# got my first coyote



## Boydt8 (Feb 24, 2012)

Got my first coyote! My 22-250 is right on. One shot to the head. 
I used the turbo dog,the female invite call, right away I had 6-8 responded, then switch to the rabbit distress!
I then stop,had one yote looking at me,missed that one, second later another one showed up, that one took off. Again turned on the rabbit call, another showed up, that one took the bullet.
So much fun!


----------



## Huskytree (Feb 24, 2012)

*nice*

Congrats


----------



## Boydt8 (Feb 24, 2012)

*Thanks!*

Since nobody hunt yotes on the Reservation the yote were not call shy, I was amazed at how fast the yotes came in, what's so cool was I had my 4 year old son he had a blast! :hmm3grin2orange:


----------



## MacLaren (Feb 24, 2012)

Pics or it didnt happen.......:cool2:


----------



## LT100 (Feb 25, 2012)

If I read that right you had 3 different coyotes come into your set up? That is a huge response! That must have been exciting as anything. 22-250 can be a little rough on the hides. Did you keep the pelt?


----------



## Huskytree (Feb 25, 2012)

*dogs*

Depending on the bullet choice it can be hell on the hides.


----------



## alleyyooper (Feb 26, 2012)

Unless your time is worth less it doesn't pay to skin a coyote these days. We leave them lay to feed other critters unless the land owner request we remove them.

Learn to sew a hole if they are worth any thing.

 Al


----------



## tbow388 (Feb 26, 2012)

*yep yep*

I am with MacLaren. Pics or it's fake.

He even got rep for that post!!


----------



## Huskytree (Feb 27, 2012)

*Hides*

I get $20 in the round and if I skin em and want to fuss with them I could get $35. So you mean to tell me that you'll walk by a $20 bill laying on the ground? $20x5 dogs is a $100 bucks, a $100 for being in the woods isn't worth your time? Hell most of the time I am in the woods hunting or fishing for free. By the way it takes me 15 minutes to skin a dog and get it on the board. Why would I sew when they make a perfect round for the likes of coyote, fox, and bobcat in the .17Rem?


----------



## alleyyooper (Feb 28, 2012)

Last year a skined coyote streached and dried was only bringing $4.00 here. Have been told the prices are about the same this year too. 

 Al


----------



## Sagetown (Feb 28, 2012)

Looks like you are in for a great time on the Reservation. What a thrill to have 3 opportunities in one spot! Go get'm boy.


----------



## Huskytree (Feb 28, 2012)

*$4*

I don't know what auction you are selling to. Maybe you had bad furs or didn't handle them properly. 

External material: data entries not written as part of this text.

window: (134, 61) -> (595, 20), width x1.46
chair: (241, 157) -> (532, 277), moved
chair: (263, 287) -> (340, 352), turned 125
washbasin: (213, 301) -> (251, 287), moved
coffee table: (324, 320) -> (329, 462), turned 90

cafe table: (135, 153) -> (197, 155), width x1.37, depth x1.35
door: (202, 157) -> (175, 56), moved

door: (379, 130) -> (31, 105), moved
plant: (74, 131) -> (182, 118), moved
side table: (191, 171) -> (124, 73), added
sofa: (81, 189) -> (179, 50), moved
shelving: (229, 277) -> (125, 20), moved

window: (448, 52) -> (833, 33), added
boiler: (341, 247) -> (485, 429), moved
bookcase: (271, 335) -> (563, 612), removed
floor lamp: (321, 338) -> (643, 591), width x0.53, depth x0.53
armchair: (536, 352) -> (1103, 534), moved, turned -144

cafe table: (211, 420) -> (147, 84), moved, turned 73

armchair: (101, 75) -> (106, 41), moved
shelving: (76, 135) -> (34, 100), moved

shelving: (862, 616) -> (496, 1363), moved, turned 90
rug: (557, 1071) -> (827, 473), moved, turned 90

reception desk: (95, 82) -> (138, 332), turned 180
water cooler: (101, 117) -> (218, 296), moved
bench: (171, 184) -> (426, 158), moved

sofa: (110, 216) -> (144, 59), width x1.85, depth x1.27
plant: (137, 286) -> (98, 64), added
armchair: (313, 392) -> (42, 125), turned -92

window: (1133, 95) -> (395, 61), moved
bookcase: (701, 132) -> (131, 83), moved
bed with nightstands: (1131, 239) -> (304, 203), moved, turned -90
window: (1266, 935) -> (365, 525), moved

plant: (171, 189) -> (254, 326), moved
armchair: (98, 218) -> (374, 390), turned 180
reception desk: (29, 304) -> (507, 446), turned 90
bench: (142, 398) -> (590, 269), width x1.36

Winter 2011 Fur Market Report : Trapping Today

Lets just say they were only at $4, I trapped muskrats for years and in that time the high was $3. and would say the average was right around $2, I still made money. 

The better you handle your furs the better price and demand will be for your furs. Did you wash your furs?


----------



## Genius. (Feb 28, 2012)

Muskrats have been were the money Nya's been for us this year, we averaged $9.75. Coon averaged $13.

We have not gotten into Yotes or fox yet. Although I would like to try calling them some day.


----------



## alleyyooper (Feb 28, 2012)

It mostly has to do with the fur buyers in your area. 

People i know in North Dakota reported they were getting $38.00 last week.

I don't get enough to pay the fuel prices to even go to ND to sell them let alone money for fuel to get back home.

 Al


----------



## Huskytree (Feb 28, 2012)

*area*

Yes it has to do with area as far as the type and quality of the fur. No it has nothing to do with where you live in comparision to the auctions. Every trapper/Fur harvester knows that to get the prices you want you have to send them to the Auctions. The price of postage is well worth the return on investment.


Yes Muskrats are doing well and are very easy to trap, makes it nice. However back when I was trapping them that wasn't the case. I have seen all the fur bearing animals prices at one point or another go from strong to weak, or weak to strong. I was loving it when I was trapping in AK and Martin were strong, another easy one to trap and prepair furs. I have not trapped in almost ten years now. But still wack and stack the Yotes and Fox with bow and gun.


----------